Research on Ribbed Domes

Here is the research that we did for our final asssignment for our Arch241 class. Our structural element is Dome. And every section is devided into groups so we are researching Ribbed Dome. We are going to do a model of this structural element and here is the information that we will use while doing it.

Ribbed dome is Type of vault giving the effect of a dome, or where the under-surface of a dome or cupola is subdivided by radiating ribs.

Rib : a three dimensional arch which projects from the dome’s interior surface.Arch: the geometric shape of the rib especially when it forms half a circle extending from the base on one side to the base on the other side of the dome.

Ribbed dome:  a dome with ribs that rotate around its vertical axis.

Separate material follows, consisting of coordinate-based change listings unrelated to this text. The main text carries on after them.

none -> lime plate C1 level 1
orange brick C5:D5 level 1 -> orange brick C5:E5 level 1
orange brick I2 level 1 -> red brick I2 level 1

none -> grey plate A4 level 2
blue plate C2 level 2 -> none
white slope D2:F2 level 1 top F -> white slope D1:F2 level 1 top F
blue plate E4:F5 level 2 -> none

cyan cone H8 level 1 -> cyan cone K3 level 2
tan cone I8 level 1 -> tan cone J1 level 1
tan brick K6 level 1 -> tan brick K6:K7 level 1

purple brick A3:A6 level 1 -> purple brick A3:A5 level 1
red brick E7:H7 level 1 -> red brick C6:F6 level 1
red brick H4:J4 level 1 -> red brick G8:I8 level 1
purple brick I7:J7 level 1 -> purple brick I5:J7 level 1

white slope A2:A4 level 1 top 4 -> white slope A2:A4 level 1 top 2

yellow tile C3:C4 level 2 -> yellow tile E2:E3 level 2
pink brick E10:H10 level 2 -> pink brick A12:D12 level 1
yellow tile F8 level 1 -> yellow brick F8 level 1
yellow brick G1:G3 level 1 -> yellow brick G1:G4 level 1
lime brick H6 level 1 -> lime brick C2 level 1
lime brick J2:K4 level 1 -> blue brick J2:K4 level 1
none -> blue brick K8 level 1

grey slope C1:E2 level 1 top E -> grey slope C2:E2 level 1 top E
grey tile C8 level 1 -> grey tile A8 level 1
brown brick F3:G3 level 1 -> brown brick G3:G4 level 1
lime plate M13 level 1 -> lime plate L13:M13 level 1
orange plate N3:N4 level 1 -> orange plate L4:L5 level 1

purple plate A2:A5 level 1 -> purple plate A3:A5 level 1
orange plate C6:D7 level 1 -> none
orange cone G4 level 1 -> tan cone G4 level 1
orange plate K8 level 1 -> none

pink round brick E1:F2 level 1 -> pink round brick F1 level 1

When arches are rotated around a dome’s vertical axis, the intersection point at the apex of the dome becomes more congested as the number of arches increases When arches are rotated around a dome’s vertical axis, the intersection point at the apex of the dome becomes more congested as the number of arches increases. This problem can be avoided by using a pair of arches instead of only one, and leaving an open space in the apex where the node of intersecting ribs used to be . Increasing the number of rotated arches to 3, 4, 5 or more arches creates more complex patterns, but causes two effects which were not satisfactory to Arab builders: the first is a physical one, where the resulting arches have different radii because of their location on the dome surface. , this meant that more varied and extensive forms are required for building. A more import-ant effect, however, is a visual one, where the arches intersect in ways that did not appeal to Arab- Muslim tastes.

 

2.1. Mathematical Properties

Depending on the distance between the arches in a pair, the rotation creates polygonal or star shapes, which are divided into a number of cells. These cells are uniform in shape around the circumference, and become smaller in size starting from the outside and progressing towards the center. The number of star vertices is obviously twice the number of rotations of a pair of arches: n = 2r

Where n is the number of star vertices, and r is a whole number of rotations required until the last pair is superimposed over the first, and ranges from 3 to almost 50. The exterior angle (the angle farthest away from the star center) of each of the kite shaped cells corresponds to the number of rotations that created the star. The outermost angle is equal to the angle of rotation, and is given by this equation: a1 = 360°/ 2r

Where a1 is the angle, and r is the number of rotations as defied in the preceding equation the exterior angle for subsequent cells is given by this equation: ax = x a1

Where ax is the angle, x is the cell sequence number from outside towards inside, where the outermost cell number is 1; a1 is the angle of rotation obtained by the pre-ceding equation.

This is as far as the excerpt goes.